From an Expert Direct Hard Money Lender to You: Here’s How to Know When to Flip

I won’t kid you. Direct hard money lending has an allure to it. Perhaps because it opens up all sorts of opportunities, whether true or not, that somehow or other makes you think that you can get a loan regardless of how dismal your credit rating is. After all, you could have a FICO of 300 and smash! You get that loan. Of course, there are the downsides too: The high interest, the relatively low value in proportion to property, the fact that you could lose your property. (Many do). But, at first sight, the possibility of getting a loan scotch-free seems alluring.

Getting direct loans are risky, so this article gives you some laptop-to-eyes tips about how to figure out when is the best time to start a fix-and-flip. Know that, and you can save yourself a lot of unnecessary expensive and regret.

All real estate is local

Real estate is like a job market. Not too long ago, national reports proclaimed the high state of unemployment. Newspapers mentioned that unemployment was rampant; radio, TV, internet all heralded scurrilous news of people losing their jobs. And most of the country was undergoing a recession. However, there were small regional pockets such as the fracking boom in North Dakota where, if you worked in that industry, you were going strong.

How does this apply to real estate? Some investors make the mistake of looking at national news. They may read reports of housing booms and rush to invest, but the reality is that markets vary from place to place. Some areas experience higher opportunity than others, while others remain or become distressed. At the moment, for instance, California is going high – the place shows huge demand (although it is unaffordable; these are two different factors). Detroit, on the other hand, seems to be declining. The point of this is: Forget national numbers. Evaluate your own region.

Look at the local market

There are various ways of assessing market stability in your own region. Review reports of local real estates: look at the numbers of properties that are sold, expired or languished. Read local real estate data and check out the Local Homes Inventory. Each of these would tell you whether or not to invest in local holdings.

Essentially, few investors want to buy property in non-desirable or declining neighborhoods. You can tell if a neighborhood is so by following the amount of houses for sale versus those sold. If the equation is imbalanced with more homes lingering then sold, this may imply that the market is in flux with more people leaving the region than entering. What you’ll want to see is a stable market with a balanced proportion of immigrants to emigrants. This tells you that it may be worth your while to buy for cheap and convert for hopeful profit. Your alternative is to pack your bags and move elsewhere.
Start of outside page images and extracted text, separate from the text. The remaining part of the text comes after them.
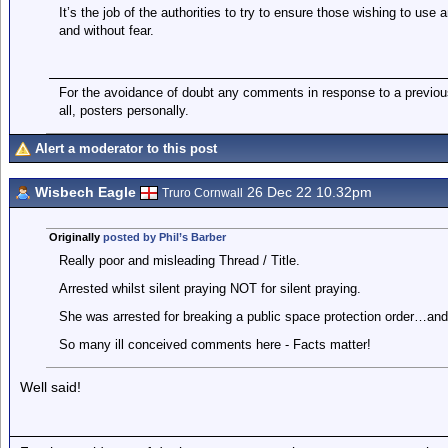
It’s the job of the authorities to try to ensure those wishing to use a
and without fear.
For the avoidance of doubt any comments in response to a previous 
all, posters personally.
Alert a moderator to this post
Wisbech Eagle
26 Dec 22 10.32pm
Truro Cornwall
Originally
posted by Phil’s Barber
Really poor and misleading Thread / Title.
Arrested whilst silent praying NOT for silent praying.
She was arrested for breaking a public space protection order…and 
So many ill conceived comments here - Facts matter!
Well said!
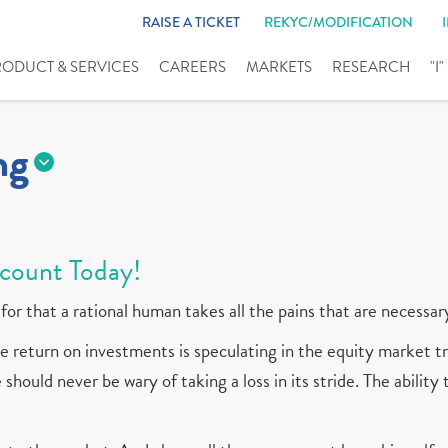
RAISE A TICKET
REKYC/MODIFICATION
RODUCT & SERVICES
CAREERS
MARKETS
RESEARCH
"I
ng
count Today!
for that a rational human takes all the pains that are necessar
 return on investments is speculating in the equity market tr
should never be wary of taking a loss in its stride. The ability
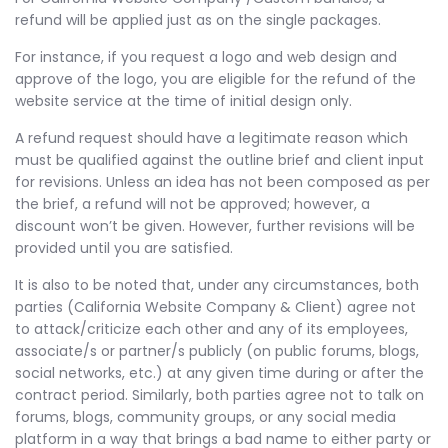
refund will be applied just as on the single packages.
For instance, if you request a logo and web design and
approve of the logo, you are eligible for the refund of the
website service at the time of initial design only.
A refund request should have a legitimate reason which
must be qualified against the outline brief and client input
for revisions. Unless an idea has not been composed as per
the brief, a refund will not be approved; however, a
discount won’t be given. However, further revisions will be
provided until you are satisfied.
It is also to be noted that, under any circumstances, both
parties (California Website Company & Client) agree not
to attack/criticize each other and any of its employees,
associate/s or partner/s publicly (on public forums, blogs,
social networks, etc.) at any given time during or after the
contract period. Similarly, both parties agree not to talk on
forums, blogs, community groups, or any social media
platform in a way that brings a bad name to either party or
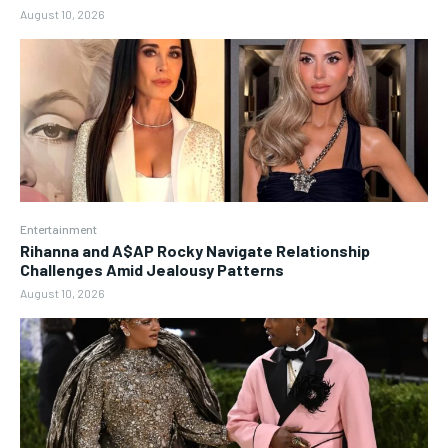
August 10, 2026
Entertainment
Rihanna and A$AP Rocky Navigate Relationship
Challenges Amid Jealousy Patterns
August 10, 2026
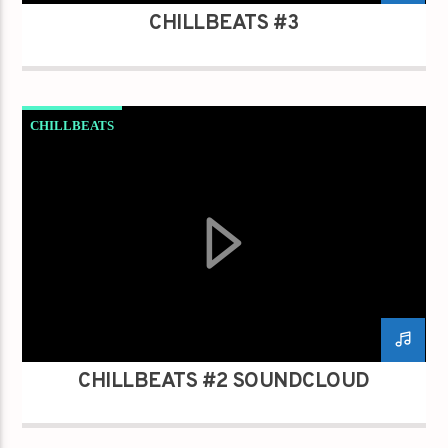
CHILLBEATS #3
CHILLBEATS
CHILLBEATS #2 SOUNDCLOUD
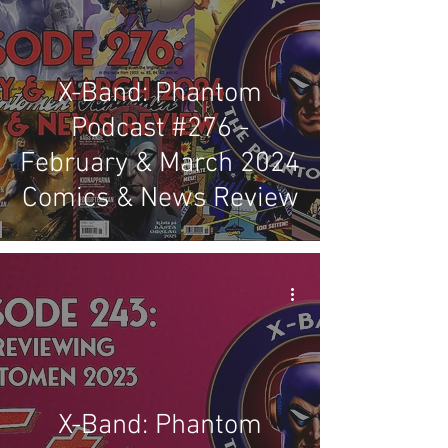
X-Band: Phantom
Podcast #276 -
February & March 2024
Comics & News Review
X-Band: Phantom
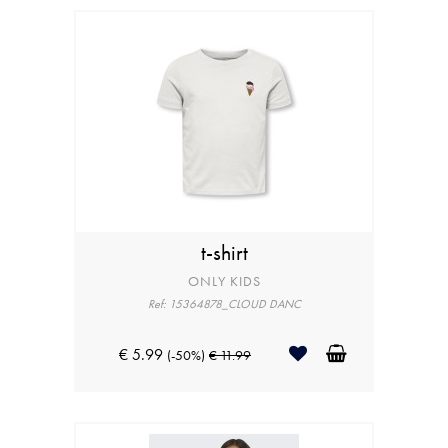
t-shirt
ONLY KIDS
Ref: 15364878_CLOUD DANC
€ 5.99
(-50%)
€ 11.99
National data may show a spiking tide, but the tide exists for boats that are bobbing on the waves. You’ll need to bob your boat in that tide for you to profit from it.

Analyze the distressed situation market

The previous section described a distressed market situation. It suggested that if you found yourself in one, you may benefit from rocking your boat elsewhere.

Distressed situations vary. There at times when the market is saturated with undesirable houses. A saturated market barrels prices to lowest denominators. Some markets stabilize after a while and straighten. Such was the case with the West Coast several years ago. Investors who plunked funds into cheapest houses later found themselves selling for profit.

Again, this entails an individual look at each locality. Is yours a neighborhood that is currently distressed but may eventually stabilize? If so, it may be worth your while to invest and even borrow the funds to do so. You may find yourself becoming a millionaire once the market straightens…

Knowing short from long

Too many investors fail here because optimistic situations seem as though they will endure. Nothing could be further from the truth. This is where factors of ‘bubbles’ and housing shortages come into play. The economy affects too as does foreign politics and macroeconomics which decides whether or not foreigners find the area attractive enough to invest in it. Then there is the amount of debt that an environment has and its local or national income. Too many factors implode here. To succeed, you may want to scrutinize your environment and see if you want to go ahead and invest in the region.